> _Exercise objective_
Find the string "laptop" in the data, then copy every line where it is found.

*** Opening Excerpted data ***

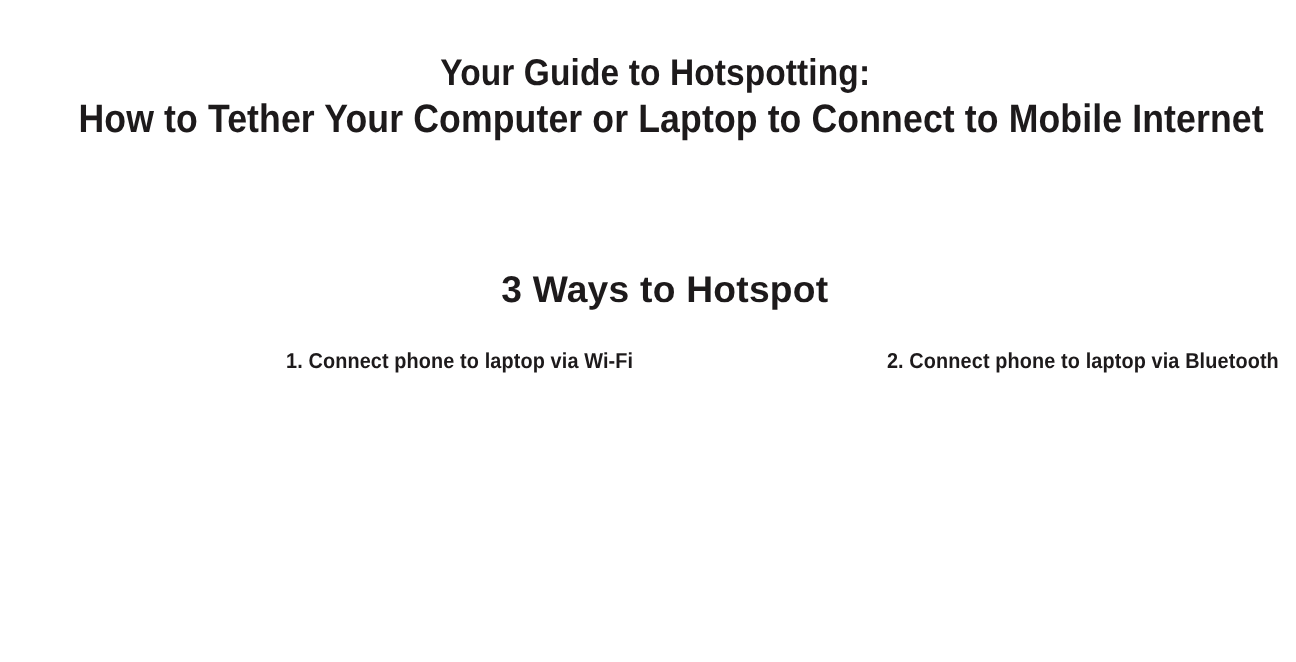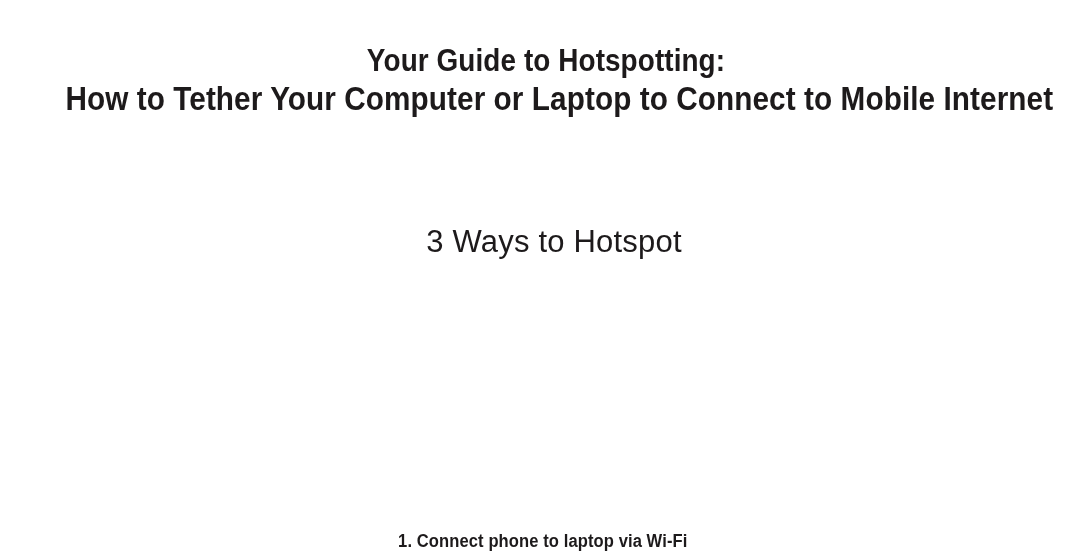--- a/index.html
+++ b/index.html
@@ -60,21 +60,21 @@
   .section-heading {
     position: absolute;
     left: 0;
     top: 222px;
     width: 1080px;
     text-align: center;
     padding-left: 28px;
     box-sizing: border-box;
     color: #1d1a1b;
     font-family: "Liberation Sans", sans-serif;
-    font-weight: 400;
+    font-weight: 700;
     font-size: 31px;
     line-height: 40px;
     letter-spacing: 0.2px;
     white-space: nowrap;
   }
 
   
   .steps-area {
     position: absolute;
     left: 0;
@@ -86,21 +86,21 @@
     align-items: flex-start;
     box-sizing: border-box;
   }
 
   .step-col {
     flex: 1 1 33.3333%;
     height: 100%;
     position: relative;
     box-sizing: border-box;
     display: flex;
-    flex-direction: column;
+    flex-direction: row;
     justify-content: flex-end;
     gap: 13px;
   }
 
   
   .step-figure {
     width: 100%;
     height: 185px;
     background: #ffffff;
     box-sizing: border-box;
@@ -138,17 +138,21 @@
 
   <div class="section-heading">3 Ways to Hotspot</div>
 
   <div class="steps-area">
 
     <div class="step-col col-1">
       <div class="step-figure"></div>
       <div class="step-caption">1. Connect phone to laptop via Wi-Fi</div>
     </div>
 
+    <div class="step-col col-2">
+      <div class="step-figure"></div>
+      <div class="step-caption">2. Connect phone to laptop via Bluetooth</div>
+    </div>
 
 
   </div>
 
 </div>
 
 </body></html>

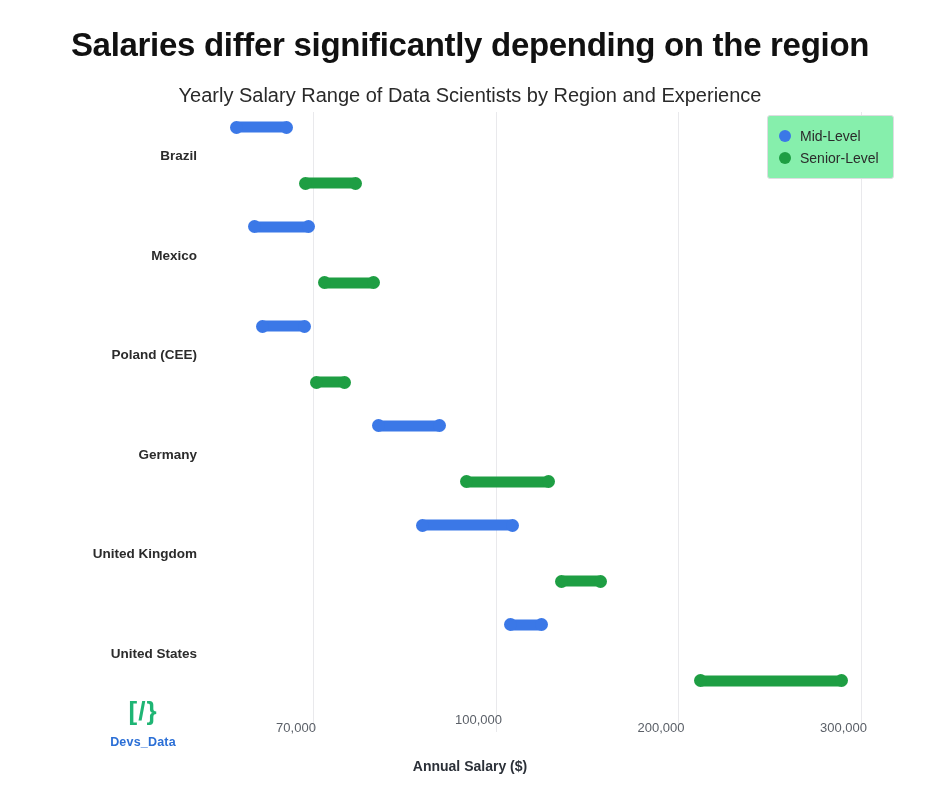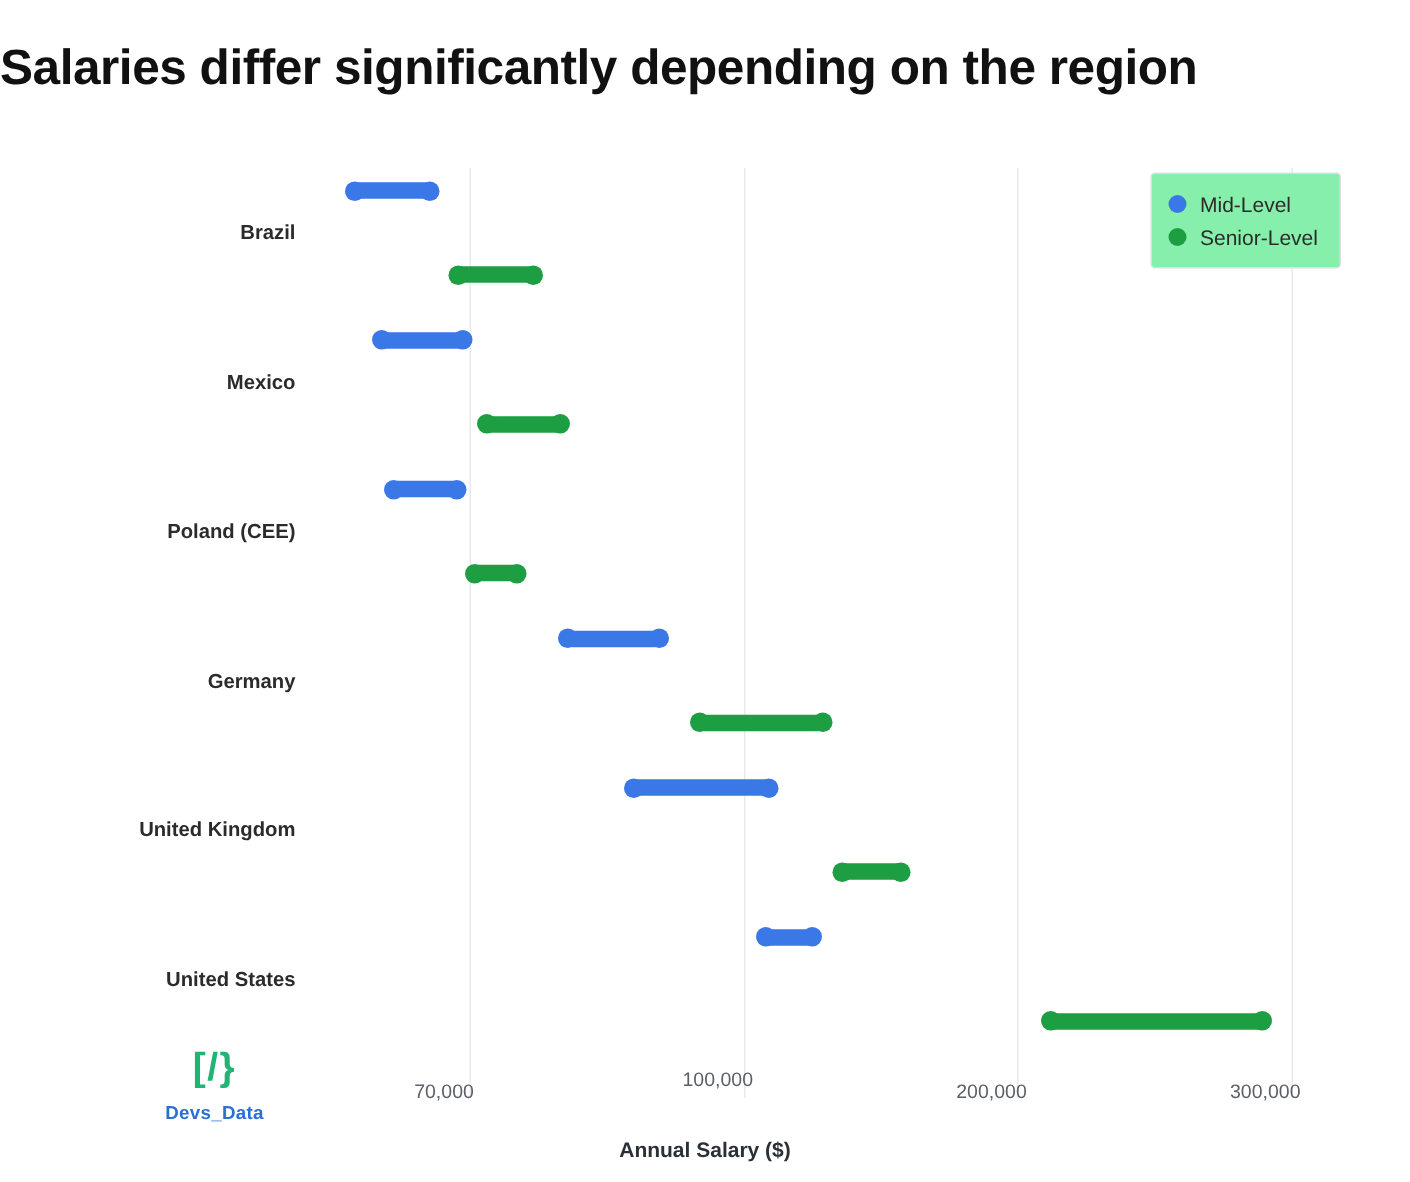--- a/index.html
+++ b/index.html
@@ -18,20 +18,21 @@
     width: 940px;
     height: 788px;
   }
 
   
   #chart-title {
     position: absolute;
     left: 0;
     top: 26px;
     width: 940px;
+    text-align: center;
     font-size: 33px;
     font-weight: bold;
     color: #111111;
     letter-spacing: -0.3px;
   }
   #chart-subtitle {
     position: absolute;
     left: 0;
     top: 84px;
     width: 940px;
@@ -158,20 +159,21 @@
     letter-spacing: 0.2px;
   }
 </style>
 </head>
 <body>
 
 <div id="chart-root">
 
   <div id="chart-title">Salaries differ significantly depending on the region</div>
 
+  <div id="chart-subtitle">Yearly Salary Range of Data Scientists by Region and Experience</div>
 
   <div id="plot-area">
     <div id="gridlines">
         <div class="gridline" style="left: 313px;"></div>
         <div class="gridline" style="left: 495.5px;"></div>
         <div class="gridline" style="left: 678px;"></div>
         <div class="gridline" style="left: 860.5px;"></div>
       </div>
     <div id="marks">
         <div class="dumbbell" title="Mid-Level Brazil" style="left: 233.95px; width: 54.75px; top: 15px; background: rgb(59, 120, 231);">

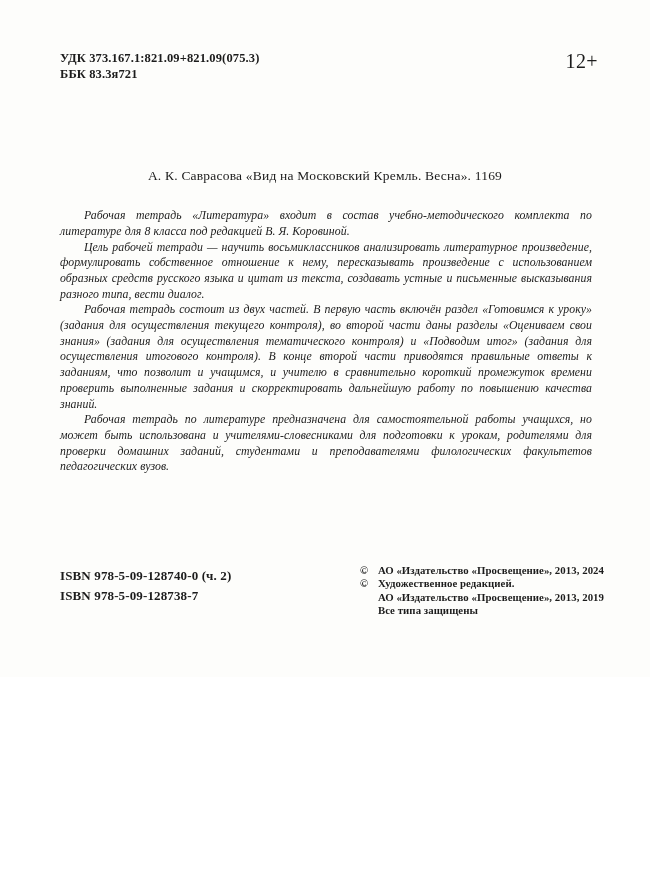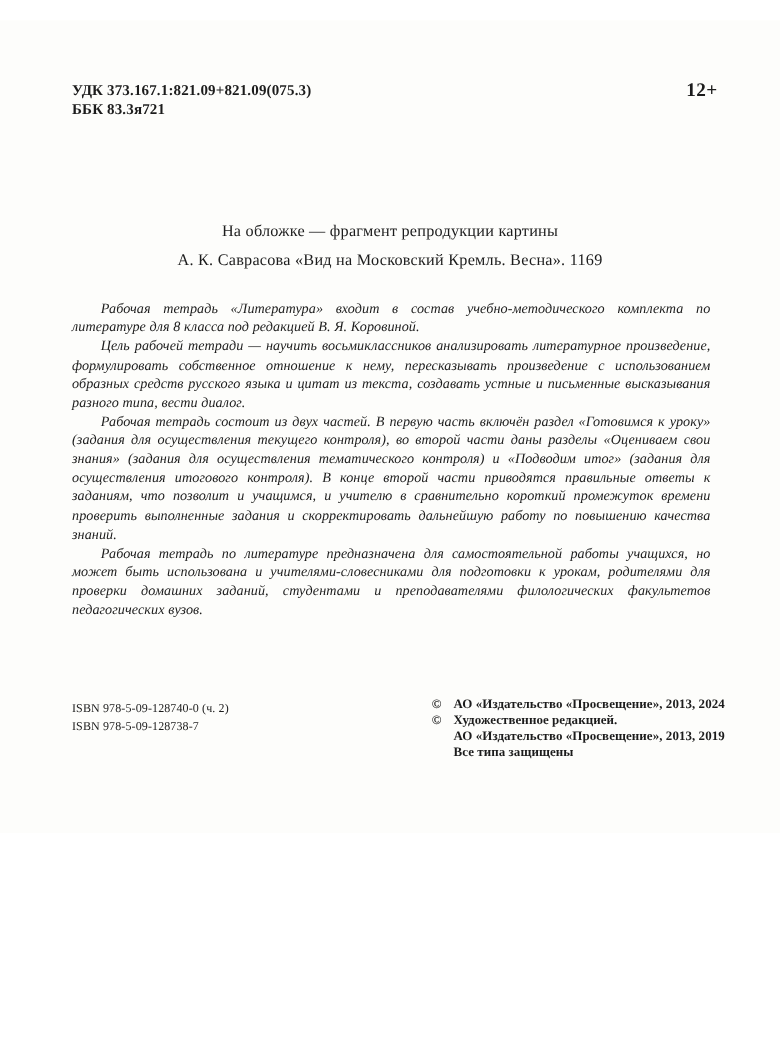--- a/index.html
+++ b/index.html
@@ -5,21 +5,21 @@
   * { margin: 0; padding: 0; box-sizing: border-box; }
   html, body { background: #ffffff; }
   body {
     font-family: "Liberation Serif", "DejaVu Serif", serif;
     color: #1c1c1c;
   }
   .page {
     position: relative;
     width: 650px;
     height: 677px;
-    margin: 17px auto;
+    margin: 0 auto;
     background: #fdfdfb;
     overflow: hidden;
   }
   
   .top-row {
     display: flex;
     justify-content: space-between;
     align-items: flex-start;
     padding: 50px 52px 0 60px;
   }
@@ -27,22 +27,22 @@
     font-weight: bold;
     font-size: 12.5px;
     line-height: 1.28;
     letter-spacing: 0.01em;
   }
   .author-code {
     padding-left: 34px;
     margin-top: 1px;
   }
   .age-badge {
-    font-weight: bold;
-    font-size: 16px;
+    font-weight: normal;
+    font-size: 20px;
     letter-spacing: 0.02em;
   }
   
   .cover-note {
     margin-top: 82px;
     text-align: center;
     font-size: 13.5px;
     line-height: 1.8;
     letter-spacing: 0.015em;
   }
@@ -63,22 +63,22 @@
   .footer-row {
     position: absolute;
     left: 60px;
     right: 46px;
     bottom: 60px;
     display: flex;
     justify-content: space-between;
     align-items: flex-start;
   }
   .isbn-block {
-    font-weight: normal;
-    font-size: 10px;
+    font-weight: bold;
+    font-size: 13px;
     line-height: 1.5;
     letter-spacing: 0.01em;
     padding-top: 2px;
   }
   .copyright-block {
     font-size: 10.8px;
     line-height: 1.22;
     letter-spacing: 0.005em;
     font-weight: 600;
   }
@@ -95,21 +95,20 @@
 
   <div class="top-row">
     <div class="codes">
       <div>УДК 373.167.1:821.09+821.09(075.3)</div>
       <div>ББК 83.3я721</div>
     </div>
     <div class="age-badge">12+</div>
   </div>
 
   <div class="cover-note">
-    <div>На обложке — фрагмент репродукции картины</div>
     <div>А. К. Саврасова «Вид на Московский Кремль. Весна». 1169</div>
   </div>
 
   <div class="annotation">
     <p>Рабочая тетрадь «Литература» входит в состав учебно-методического комплекта по литературе для 8 класса под редакцией В. Я. Коровиной.</p>
     <p>Цель рабочей тетради — научить восьмиклассников анализировать литературное произведение, формулировать собственное отношение к нему, пересказывать произведение с использованием образных средств русского языка и цитат из текста, создавать устные и письменные высказывания разного типа, вести диалог.</p>
     <p>Рабочая тетрадь состоит из двух частей. В первую часть включён раздел «Готовимся к уроку» (задания для осуществления текущего контроля), во второй части даны разделы «Оцениваем свои знания» (задания для осуществления тематического контроля) и «Подводим итог» (задания для осуществления итогового контроля). В конце второй части приводятся правильные ответы к заданиям, что позволит и учащимся, и учителю в сравнительно короткий промежуток времени проверить выполненные задания и скорректировать дальнейшую работу по повышению качества знаний.</p>
     <p>Рабочая тетрадь по литературе предназначена для самостоятельной работы учащихся, но может быть использована и учителями-словесниками для подготовки к урокам, родителями для проверки домашних заданий, студентами и преподавателями филологических факультетов педагогических вузов.</p>
   </div>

*** Closing Excerpted data ***

> _Exercise solution_
       <div class="step-caption">1. Connect phone to laptop via Wi-Fi</div>
+      <div class="step-caption">2. Connect phone to laptop via Bluetooth</div>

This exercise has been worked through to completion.